Le soupir que pousse Jasna au moment où elle va faire son entrée dans le salon où Anka, sa mère, discute avec des voisines, est d’entrée de jeu révélateur du type de relation particulièrement toxique que les deux femmes entretiennent. Durant cette scène, la caméra se concentre sur Jasna, Anka et les voisines n’étant présentes que par leurs voix. Ce parti pris de la part du réalisateur, on va le retrouver presque tout au long du film : par exemple, lors d’une visite de Jasna dans une maison de retraite où sa mère pourrait trouver l’accompagnement dont elle a besoin, on entend les questions qu’elle pose aux membres du personnel, on entend leurs réponses mais c’est à peine si on les voit, la caméra suivant sans arrêt, en gros plan, la tête de Jasna, de face, de profil, de dos. On trouve un autre exemple particulièrement marquant de ce parti pris lors d’une visite d’un kiné auprès de Anka : on entend ce kiné et Anka, mais on ne voit que Jasna ! Ce n’est que vers la fin du film, lorsque les forces d’Anka l’abandonnent petit à petit, que l’on pourra voir la caméra, suivant Jasna, se rapprocher d’un autre visage, celui d’Anka.
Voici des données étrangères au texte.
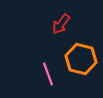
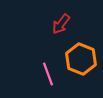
orange hexagon: rotated 8 degrees clockwise
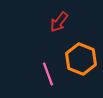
red arrow: moved 2 px left, 2 px up
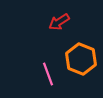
red arrow: rotated 20 degrees clockwise
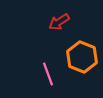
orange hexagon: moved 1 px right, 2 px up
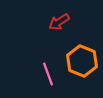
orange hexagon: moved 4 px down
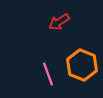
orange hexagon: moved 4 px down
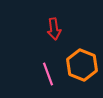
red arrow: moved 5 px left, 7 px down; rotated 65 degrees counterclockwise
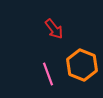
red arrow: rotated 30 degrees counterclockwise
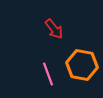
orange hexagon: rotated 12 degrees counterclockwise
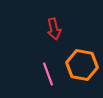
red arrow: rotated 25 degrees clockwise
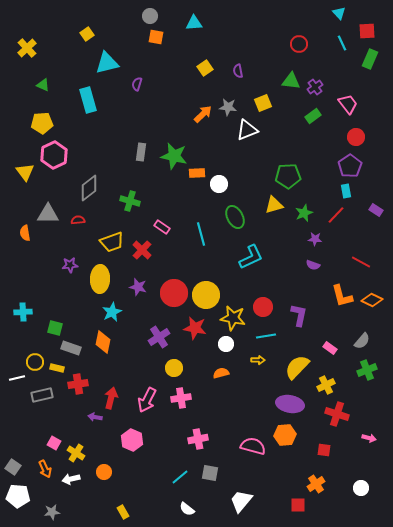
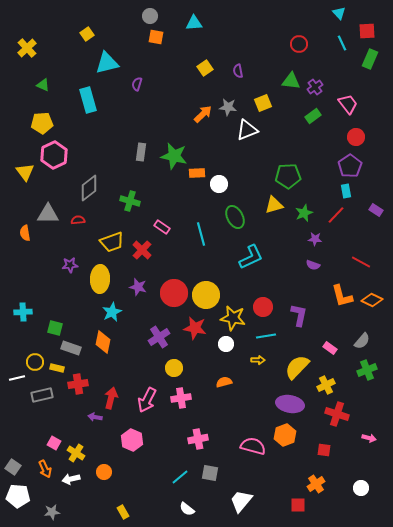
orange semicircle at (221, 373): moved 3 px right, 9 px down
orange hexagon at (285, 435): rotated 15 degrees counterclockwise
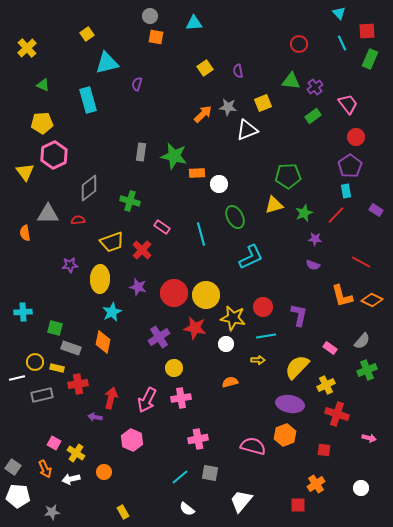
orange semicircle at (224, 382): moved 6 px right
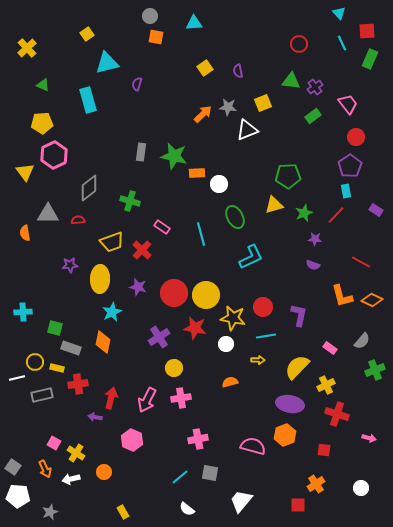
green cross at (367, 370): moved 8 px right
gray star at (52, 512): moved 2 px left; rotated 14 degrees counterclockwise
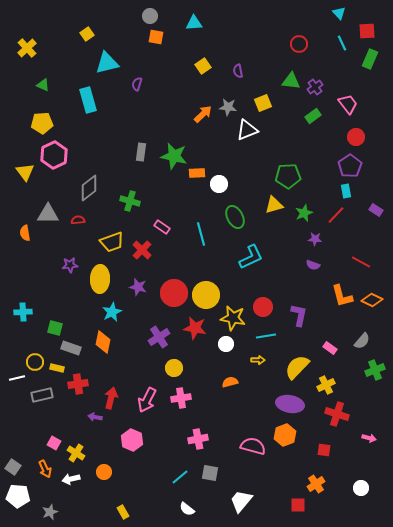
yellow square at (205, 68): moved 2 px left, 2 px up
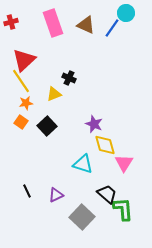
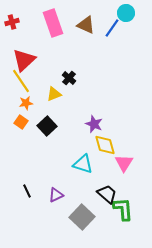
red cross: moved 1 px right
black cross: rotated 16 degrees clockwise
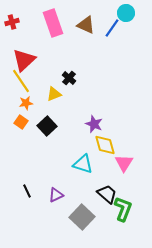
green L-shape: rotated 25 degrees clockwise
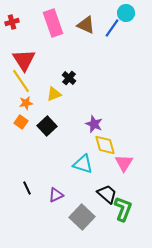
red triangle: rotated 20 degrees counterclockwise
black line: moved 3 px up
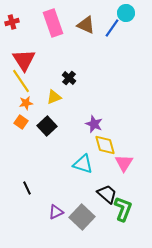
yellow triangle: moved 3 px down
purple triangle: moved 17 px down
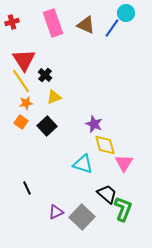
black cross: moved 24 px left, 3 px up
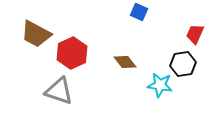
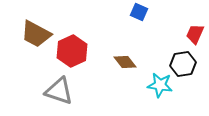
red hexagon: moved 2 px up
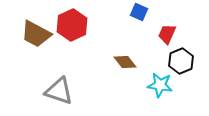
red trapezoid: moved 28 px left
red hexagon: moved 26 px up
black hexagon: moved 2 px left, 3 px up; rotated 15 degrees counterclockwise
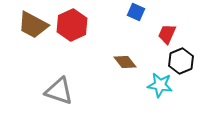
blue square: moved 3 px left
brown trapezoid: moved 3 px left, 9 px up
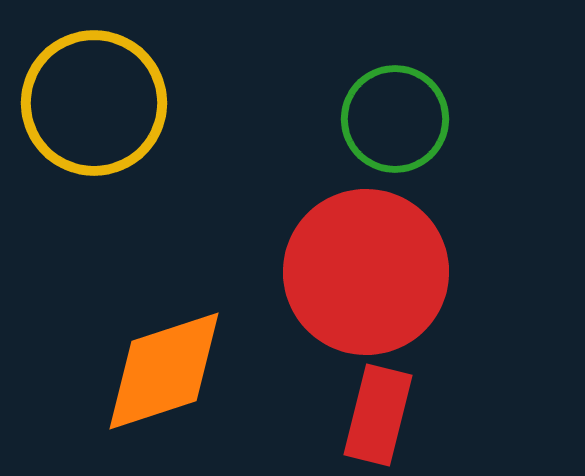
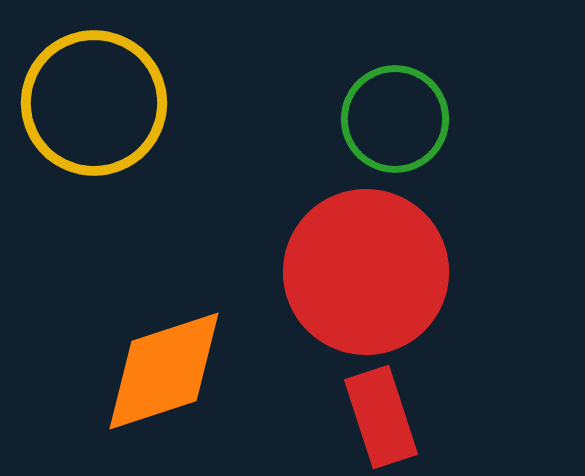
red rectangle: moved 3 px right, 2 px down; rotated 32 degrees counterclockwise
Deux comédiennes et deux virtuoses de l’image

Vu le parti pris du réalisateur de concentrer, tout au moins visuellement, une grande partie de son film sur Jasna, il fallait une grande comédienne pour interpréter ce rôle. Jusqu’à Mère et fille, cette comédienne, Daria Lorenci-Flatz, était pratiquement une inconnue pour le public français, malgré ses 20 ans de carrière, n’étant apparue que dans des seconds rôles dans les rares films dans lesquels elle jouait et  qui avaient été distribués chez nous. Dans Mère et fille, elle fait preuve d’un jeu très fin, tout en nuance et on se régale à suivre ses mimiques, jamais forcées, toujours justes. Autre rôle important, celui de Anka, qu’on voit moins mais qu’on entend beaucoup. Neva Rošić, qui l’interprète, est une comédienne de 85 ans qui a commencé sa carrière en 1958 et qui a beaucoup tourné pour la télévision. Le réalisateur est le premier à reconnaître que son expérience lui a été très utile.

Par ailleurs, deux membres de l’équipe technique ont joué un rôle particulièrement important pour la réussite de ce film : La chef opératrice Jana Plečaš et le caméraman Pavel Posavec avaient la tâche ardue de suivre Daria Lorenci-Flatz au millimètre, le plus souvent en gros plan, sans fatiguer les spectateurs, avec une lumière qui soit toujours au rendez-vous. Elle et lui ont parfaitement réussi leur mission.

Conclusion

Le premier long métrage du réalisateur croate Jure Pavlović est une belle réussite. Ce film de fiction très réaliste n’est pas sans rappeler les films les plus marquants des frères Dardenne et il nous permet en outre de découvrir une grande comédienne, Daria Lorenci-Flatz.